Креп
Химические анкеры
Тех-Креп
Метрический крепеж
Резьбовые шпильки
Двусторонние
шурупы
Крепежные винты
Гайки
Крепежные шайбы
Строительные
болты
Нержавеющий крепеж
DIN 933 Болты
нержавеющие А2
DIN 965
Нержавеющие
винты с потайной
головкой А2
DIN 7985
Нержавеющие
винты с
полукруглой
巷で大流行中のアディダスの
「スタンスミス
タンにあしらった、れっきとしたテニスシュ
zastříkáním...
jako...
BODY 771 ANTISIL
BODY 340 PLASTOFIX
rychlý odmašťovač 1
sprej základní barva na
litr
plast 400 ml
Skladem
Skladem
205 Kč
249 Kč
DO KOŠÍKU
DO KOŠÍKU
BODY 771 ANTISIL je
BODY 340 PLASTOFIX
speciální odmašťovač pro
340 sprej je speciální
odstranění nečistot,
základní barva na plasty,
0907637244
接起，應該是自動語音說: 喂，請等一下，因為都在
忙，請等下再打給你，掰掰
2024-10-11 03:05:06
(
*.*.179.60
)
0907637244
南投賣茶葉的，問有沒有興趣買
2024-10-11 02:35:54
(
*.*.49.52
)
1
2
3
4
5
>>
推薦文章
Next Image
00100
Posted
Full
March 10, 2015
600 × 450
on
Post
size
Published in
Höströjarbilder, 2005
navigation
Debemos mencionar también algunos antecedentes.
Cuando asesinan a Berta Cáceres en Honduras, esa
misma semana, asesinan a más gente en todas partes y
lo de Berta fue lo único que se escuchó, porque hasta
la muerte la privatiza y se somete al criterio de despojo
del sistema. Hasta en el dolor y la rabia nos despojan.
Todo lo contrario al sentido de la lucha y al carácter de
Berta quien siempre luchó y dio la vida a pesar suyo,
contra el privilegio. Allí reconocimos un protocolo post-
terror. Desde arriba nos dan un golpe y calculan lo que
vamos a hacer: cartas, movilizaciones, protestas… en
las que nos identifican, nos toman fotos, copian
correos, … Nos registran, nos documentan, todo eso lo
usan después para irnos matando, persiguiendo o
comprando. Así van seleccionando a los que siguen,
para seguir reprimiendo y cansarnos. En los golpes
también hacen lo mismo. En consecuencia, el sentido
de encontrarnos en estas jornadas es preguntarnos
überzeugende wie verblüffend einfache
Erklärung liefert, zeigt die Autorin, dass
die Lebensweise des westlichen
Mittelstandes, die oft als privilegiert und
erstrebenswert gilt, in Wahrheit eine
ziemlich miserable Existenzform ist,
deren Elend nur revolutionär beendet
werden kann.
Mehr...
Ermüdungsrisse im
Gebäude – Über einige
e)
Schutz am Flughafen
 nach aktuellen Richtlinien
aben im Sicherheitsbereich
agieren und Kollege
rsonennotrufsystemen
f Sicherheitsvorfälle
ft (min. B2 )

§ §

### Work task
Each line above is to be reproduced exactly. Leave none out.

### Output below
Креп
Химические анкеры
Тех-Креп
Метрический крепеж
Резьбовые шпильки
Двусторонние
шурупы
Крепежные винты
Гайки
Крепежные шайбы
Строительные
болты
Нержавеющий крепеж
DIN 933 Болты
нержавеющие А2
DIN 965
Нержавеющие
винты с потайной
головкой А2
DIN 7985
Нержавеющие
винты с
полукруглой
巷で大流行中のアディダスの
「スタンスミス
タンにあしらった、れっきとしたテニスシュ
zastříkáním...
jako...
BODY 771 ANTISIL
BODY 340 PLASTOFIX
rychlý odmašťovač 1
sprej základní barva na
litr
plast 400 ml
Skladem
Skladem
205 Kč
249 Kč
DO KOŠÍKU
DO KOŠÍKU
BODY 771 ANTISIL je
BODY 340 PLASTOFIX
speciální odmašťovač pro
340 sprej je speciální
odstranění nečistot,
základní barva na plasty,
0907637244
接起，應該是自動語音說: 喂，請等一下，因為都在
忙，請等下再打給你，掰掰
2024-10-11 03:05:06
(
*.*.179.60
)
0907637244
南投賣茶葉的，問有沒有興趣買
2024-10-11 02:35:54
(
*.*.49.52
)
1
2
3
4
5
>>
推薦文章
Next Image
00100
Posted
Full
March 10, 2015
600 × 450
on
Post
size
Published in
Höströjarbilder, 2005
navigation
Debemos mencionar también algunos antecedentes.
Cuando asesinan a Berta Cáceres en Honduras, esa
misma semana, asesinan a más gente en todas partes y
lo de Berta fue lo único que se escuchó, porque hasta
la muerte la privatiza y se somete al criterio de despojo
del sistema. Hasta en el dolor y la rabia nos despojan.
Todo lo contrario al sentido de la lucha y al carácter de
Berta quien siempre luchó y dio la vida a pesar suyo,
contra el privilegio. Allí reconocimos un protocolo post-
terror. Desde arriba nos dan un golpe y calculan lo que
vamos a hacer: cartas, movilizaciones, protestas… en
las que nos identifican, nos toman fotos, copian
correos, … Nos registran, nos documentan, todo eso lo
usan después para irnos matando, persiguiendo o
comprando. Así van seleccionando a los que siguen,
para seguir reprimiendo y cansarnos. En los golpes
también hacen lo mismo. En consecuencia, el sentido
de encontrarnos en estas jornadas es preguntarnos
überzeugende wie verblüffend einfache
Erklärung liefert, zeigt die Autorin, dass
die Lebensweise des westlichen
Mittelstandes, die oft als privilegiert und
erstrebenswert gilt, in Wahrheit eine
ziemlich miserable Existenzform ist,
deren Elend nur revolutionär beendet
werden kann.
Mehr...
Ermüdungsrisse im
Gebäude – Über einige
e)
Schutz am Flughafen
 nach aktuellen Richtlinien
aben im Sicherheitsbereich
agieren und Kollege
rsonennotrufsystemen
f Sicherheitsvorfälle
ft (min. B2 )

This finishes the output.